By the summer of 2018, Idlib, a rural farming province in the country’s northeast, was the only part of Syria out of Assad’s control. The population of the city of Idlib and the surrounding countryside has swollen from 1 million to approximately 3 million as people afraid to wait for regime troops to arrive in their neighbourhoods have fled north in wave after wave of displacement.
Even though the area was protected by a de-escalation deal brokered by Turkey – which backs some opposition groups – and Assad’s allies in Moscow, part of the M5 cuts through the Idlib countryside. And in December, Damascus launched a ferocious new campaign to recapture the last slivers of the road, finally taking the last rebel-controlled section around the village of Khan al-Assal last week.
Families trapped by Assad’s assault on Idlib fight to survive in the snow
The regime victory has come at a high price for civilians. Bumper-to-bumper traffic has clogged the M5 and other roads leading north towards the closed Turkish border, those who can afford the fuel fleeing in cars, motorbikes and flatbed trucks, often taking no more than what they can carry.
Even these escape routes have become hazardous options: sniper and artillery fire targeting civilian convoys has killed at least 15 people. So far, the regime campaign has killed more than 300 in bombings that have hit medical facilities, bakeries and other civilian infrastructure in the last three months. Footage has emerged on social media of regime troops allegedly desecrating graves in newly-retaken rebel towns.
Regaining full control of the M5 is a major victory for Assad, according to Danny Makki, a Syrian analyst. “The highway’s recapture will inevitably galvanise the Assad government both economically and strategically, despite the losses they have suffered in men and equipment in their numerous attempts to secure it,” he said.

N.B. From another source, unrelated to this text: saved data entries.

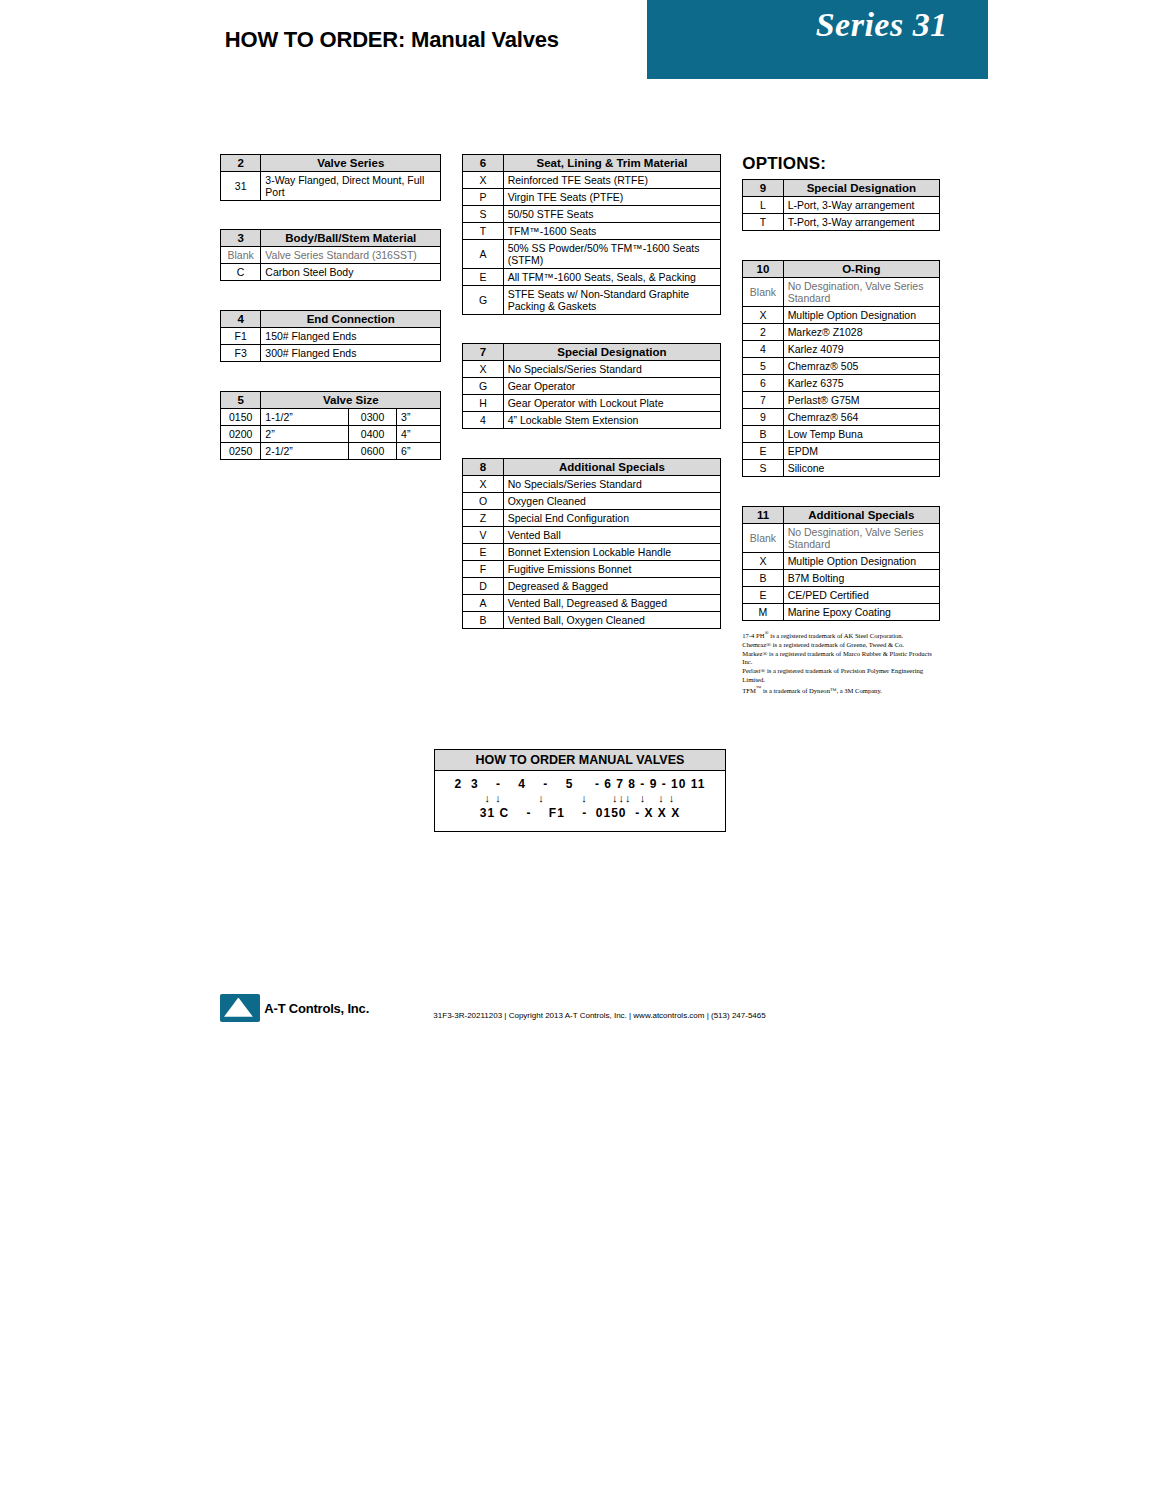Series 31
HOW TO ORDER: Manual Valves
| 2 | Valve Series |
| --- | --- |
| 31 | 3-Way Flanged, Direct Mount, Full Port |
| 3 | Body/Ball/Stem Material |
| --- | --- |
| Blank | Valve Series Standard (316SST) |
| C | Carbon Steel Body |
| 4 | End Connection |
| --- | --- |
| F1 | 150# Flanged Ends |
| F3 | 300# Flanged Ends |
| 5 | Valve Size |
| --- | --- |
| 0150 | 1-1/2” | 0300 | 3” |
| 0200 | 2” | 0400 | 4” |
| 0250 | 2-1/2” | 0600 | 6” |
| 6 | Seat, Lining & Trim Material |
| --- | --- |
| X | Reinforced TFE Seats (RTFE) |
| P | Virgin TFE Seats (PTFE) |
| S | 50/50 STFE Seats |
| T | TFM™-1600 Seats |
| A | 50% SS Powder/50% TFM™-1600 Seats (STFM) |
| E | All TFM™-1600 Seats, Seals, & Packing |
| G | STFE Seats w/ Non-Standard Graphite Packing & Gaskets |
| 7 | Special Designation |
| --- | --- |
| X | No Specials/Series Standard |
| G | Gear Operator |
| H | Gear Operator with Lockout Plate |
| 4 | 4” Lockable Stem Extension |
| 8 | Additional Specials |
| --- | --- |
| X | No Specials/Series Standard |
| O | Oxygen Cleaned |
| Z | Special End Configuration |
| V | Vented Ball |
| E | Bonnet Extension Lockable Handle |
| F | Fugitive Emissions Bonnet |
| D | Degreased & Bagged |
| A | Vented Ball, Degreased & Bagged |
| B | Vented Ball, Oxygen Cleaned |
OPTIONS:
| 9 | Special Designation |
| --- | --- |
| L | L-Port, 3-Way arrangement |
| T | T-Port, 3-Way arrangement |
| 10 | O-Ring |
| --- | --- |
| Blank | No Desgination, Valve Series Standard |
| X | Multiple Option Designation |
| 2 | Markez® Z1028 |
| 4 | Karlez 4079 |
| 5 | Chemraz® 505 |
| 6 | Karlez 6375 |
| 7 | Perlast® G75M |
| 9 | Chemraz® 564 |
| B | Low Temp Buna |
| E | EPDM |
| S | Silicone |
| 11 | Additional Specials |
| --- | --- |
| Blank | No Desgination, Valve Series Standard |
| X | Multiple Option Designation |
| B | B7M Bolting |
| E | CE/PED Certified |
| M | Marine Epoxy Coating |
17-4 PH® is a registered trademark of AK Steel Corporation.
Chemraz® is a registered trademark of Greene, Tweed & Co.
Markez® is a registered trademark of Marco Rubber & Plastic Products Inc.
Perlast® is a registered trademark of Precision Polymer Engineering Limited.
TFM™ is a trademark of Dyneon™, a 3M Company.
HOW TO ORDER MANUAL VALVES
2 3 - 4 - 5 - 6 7 8 - 9 - 10 11
↓ ↓ ↓ ↓ ↓↓↓ ↓ ↓ ↓
31 C - F1 - 0150 - X X X
A-T Controls, Inc.
31F3-3R-20211203 | Copyright 2013 A-T Controls, Inc. | www.atcontrols.com | (513) 247-5465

“It also alleviates the logistical nightmare of supplying Aleppo and Syria’s embattled north, which has relied on reinforcements and supplies through dangerous and poorly-maintained alternatives.”
Play Video
0:34 Footage shows displaced people ransacking an aid warehouse in north-west Syria – video
The Syrian president himself made a rare televised address on Tuesday following the capture of the road, congratulating his troops and vowing to press ahead with the campaign.
“This liberation does not mean the end of war and it does not mean… our enemies will surrender,” he said.
“But it means that we rubbed their noses in the dirt as a prelude for complete victory and ahead of their defeat sooner or later. We should not rest, but continue to prepare for coming battles.”
For the 3 million civilians cowering in Idlib, his words carry a terrifying weight. The situation is already desperate, with the UN and aid agencies warning the area could face “the worst humanitarian disaster of the century”. Turkish attempts to repel the regime advance with an influx of 12,000 troops have so far led to nothing.
Aid response efforts are at breaking point. On Wednesday footage emerged on social media of displaced people tired of waiting ransacking an aid warehouse and grabbing what they can. Hundreds of thousands more are camped out in tents and other substandard accommodation on the Turkish border in freezing winter conditions, begging Turkish soldiers to open the border.
Hussein counts himself and his family as lucky: they have managed to find an unfurnished apartment in Azaz, which is under Turkish control, although they are already longing to go home.
“I heard that regime soldiers set fire to the houses of those who oppose the regime in Saraqeb and I saw pictures of soldiers looting. Our future is unclear,” Hussein said.
“I don’t think I am afraid to die in the war, in bombing. But I know for certain I can never live alongside the men who fight for Assad – the animals who have done this to us.”